* Information provided:
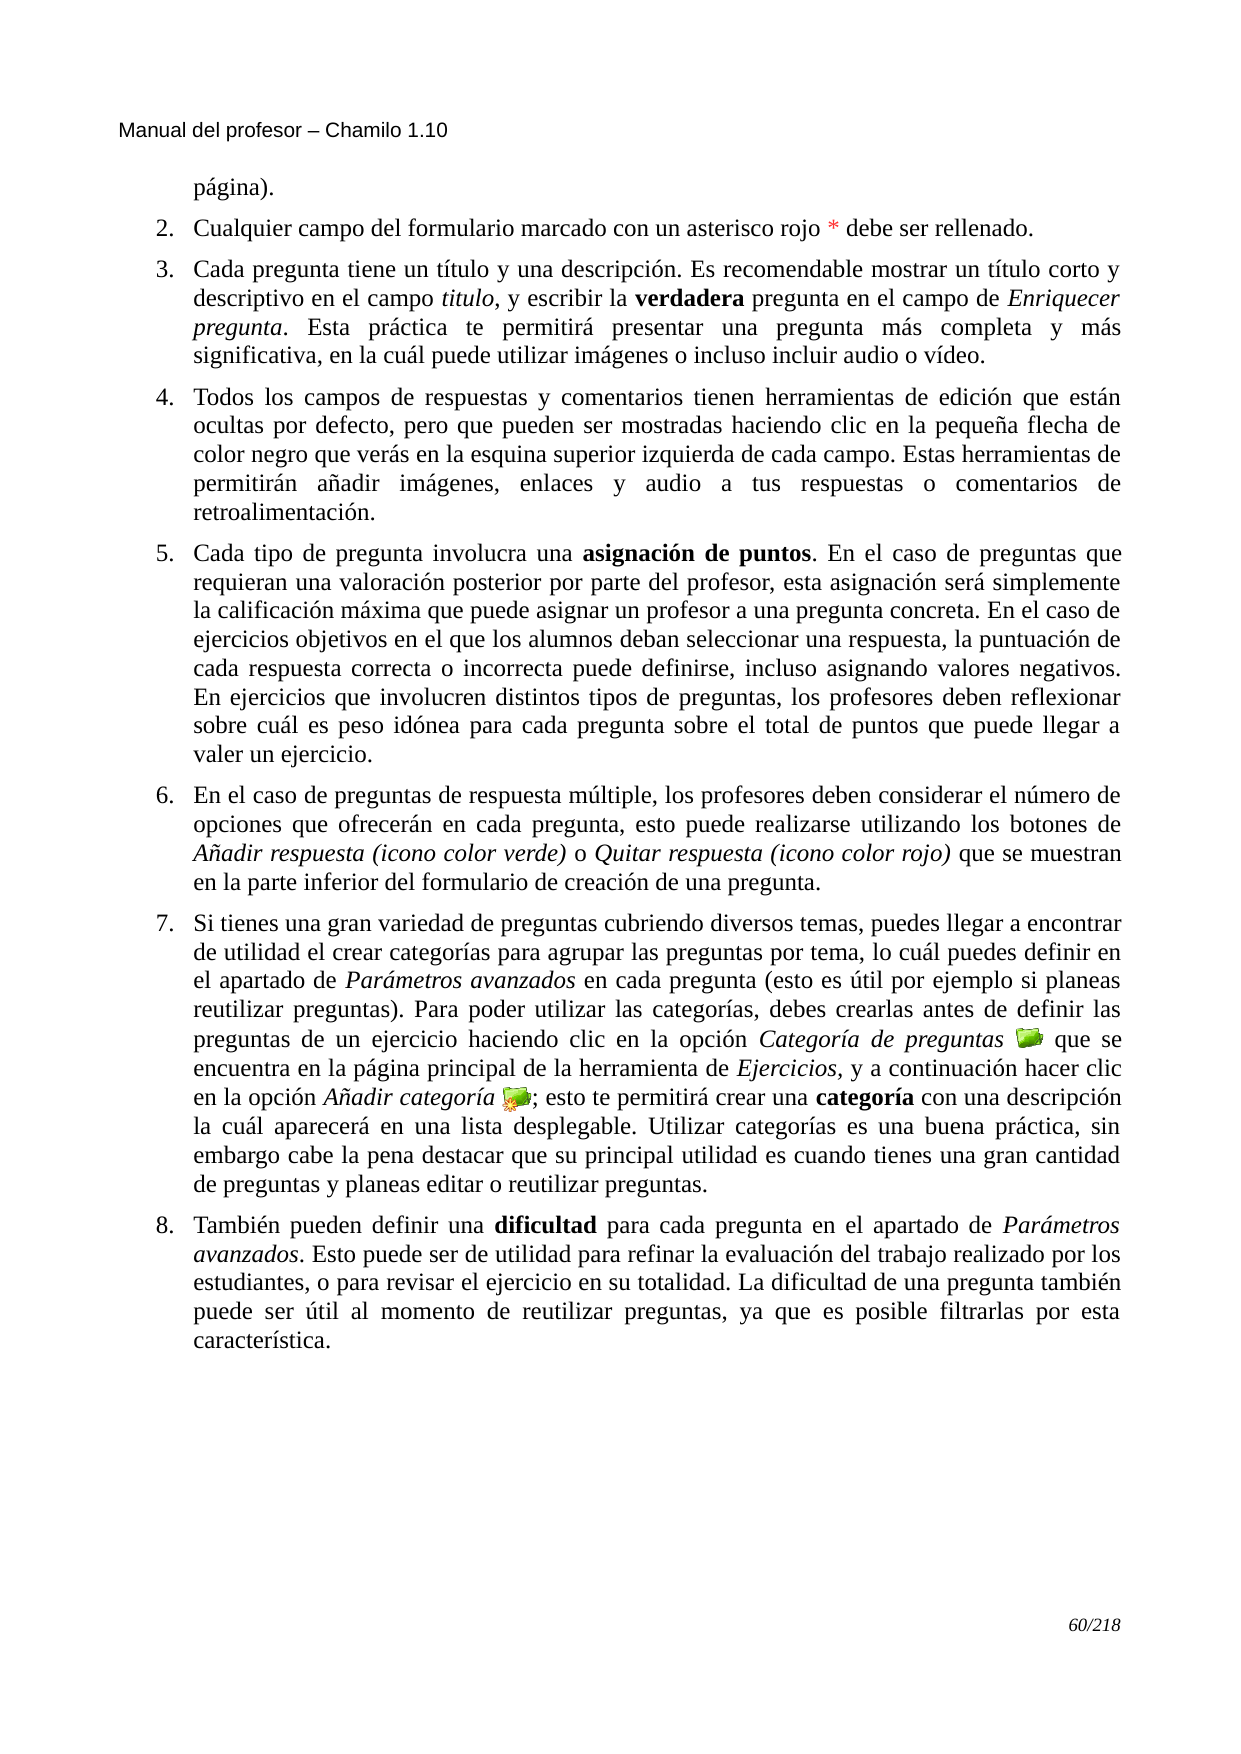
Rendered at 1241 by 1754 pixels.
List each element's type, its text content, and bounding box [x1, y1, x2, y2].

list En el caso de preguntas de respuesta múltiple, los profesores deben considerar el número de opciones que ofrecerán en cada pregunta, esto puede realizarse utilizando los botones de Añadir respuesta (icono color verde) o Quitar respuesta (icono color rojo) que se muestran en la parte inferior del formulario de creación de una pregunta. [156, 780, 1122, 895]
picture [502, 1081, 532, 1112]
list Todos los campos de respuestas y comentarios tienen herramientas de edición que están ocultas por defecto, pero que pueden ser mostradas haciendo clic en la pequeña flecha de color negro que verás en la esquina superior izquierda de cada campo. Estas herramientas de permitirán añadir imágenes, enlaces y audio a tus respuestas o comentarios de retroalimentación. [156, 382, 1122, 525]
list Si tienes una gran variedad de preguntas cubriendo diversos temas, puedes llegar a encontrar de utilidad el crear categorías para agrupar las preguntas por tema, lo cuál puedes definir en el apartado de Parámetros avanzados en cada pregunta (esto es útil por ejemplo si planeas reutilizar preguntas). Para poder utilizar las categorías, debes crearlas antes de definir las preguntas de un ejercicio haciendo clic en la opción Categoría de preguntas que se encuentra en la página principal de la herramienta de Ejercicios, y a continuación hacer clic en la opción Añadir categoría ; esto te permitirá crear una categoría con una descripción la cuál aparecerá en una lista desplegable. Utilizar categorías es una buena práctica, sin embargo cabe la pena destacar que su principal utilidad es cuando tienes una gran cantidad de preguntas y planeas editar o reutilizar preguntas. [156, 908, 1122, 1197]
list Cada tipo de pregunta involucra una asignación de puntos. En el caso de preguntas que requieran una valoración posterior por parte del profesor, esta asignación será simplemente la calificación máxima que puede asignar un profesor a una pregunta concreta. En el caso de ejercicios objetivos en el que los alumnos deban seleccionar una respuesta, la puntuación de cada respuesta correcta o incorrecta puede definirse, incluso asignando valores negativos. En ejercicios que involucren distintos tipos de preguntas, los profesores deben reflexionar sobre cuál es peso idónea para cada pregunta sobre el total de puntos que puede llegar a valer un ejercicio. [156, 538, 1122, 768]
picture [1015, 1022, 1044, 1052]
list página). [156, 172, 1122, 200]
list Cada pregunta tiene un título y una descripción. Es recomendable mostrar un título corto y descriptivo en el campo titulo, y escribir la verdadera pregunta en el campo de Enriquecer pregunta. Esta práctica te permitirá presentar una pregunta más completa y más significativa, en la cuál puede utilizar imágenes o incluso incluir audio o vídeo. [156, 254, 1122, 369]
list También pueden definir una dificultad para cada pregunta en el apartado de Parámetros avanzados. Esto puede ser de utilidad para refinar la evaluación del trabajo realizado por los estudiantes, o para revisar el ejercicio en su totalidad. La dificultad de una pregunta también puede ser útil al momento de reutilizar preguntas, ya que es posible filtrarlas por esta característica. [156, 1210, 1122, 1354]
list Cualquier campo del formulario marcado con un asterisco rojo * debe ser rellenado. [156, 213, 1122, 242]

* To do:
If a line in the entries above contains "útil", report it.

* Solution for this task:
list Si tienes una gran variedad de preguntas cubriendo diversos temas, puedes llegar a encontrar de utilidad el crear categorías para agrupar las preguntas por tema, lo cuál puedes definir en el apartado de Parámetros avanzados en cada pregunta (esto es útil por ejemplo si planeas reutilizar preguntas). Para poder utilizar las categorías, debes crearlas antes de definir las preguntas de un ejercicio haciendo clic en la opción Categoría de preguntas que se encuentra en la página principal de la herramienta de Ejercicios, y a continuación hacer clic en la opción Añadir categoría ; esto te permitirá crear una categoría con una descripción la cuál aparecerá en una lista desplegable. Utilizar categorías es una buena práctica, sin embargo cabe la pena destacar que su principal utilidad es cuando tienes una gran cantidad de preguntas y planeas editar o reutilizar preguntas. [156, 908, 1122, 1197]
list También pueden definir una dificultad para cada pregunta en el apartado de Parámetros avanzados. Esto puede ser de utilidad para refinar la evaluación del trabajo realizado por los estudiantes, o para revisar el ejercicio en su totalidad. La dificultad de una pregunta también puede ser útil al momento de reutilizar preguntas, ya que es posible filtrarlas por esta característica. [156, 1210, 1122, 1354]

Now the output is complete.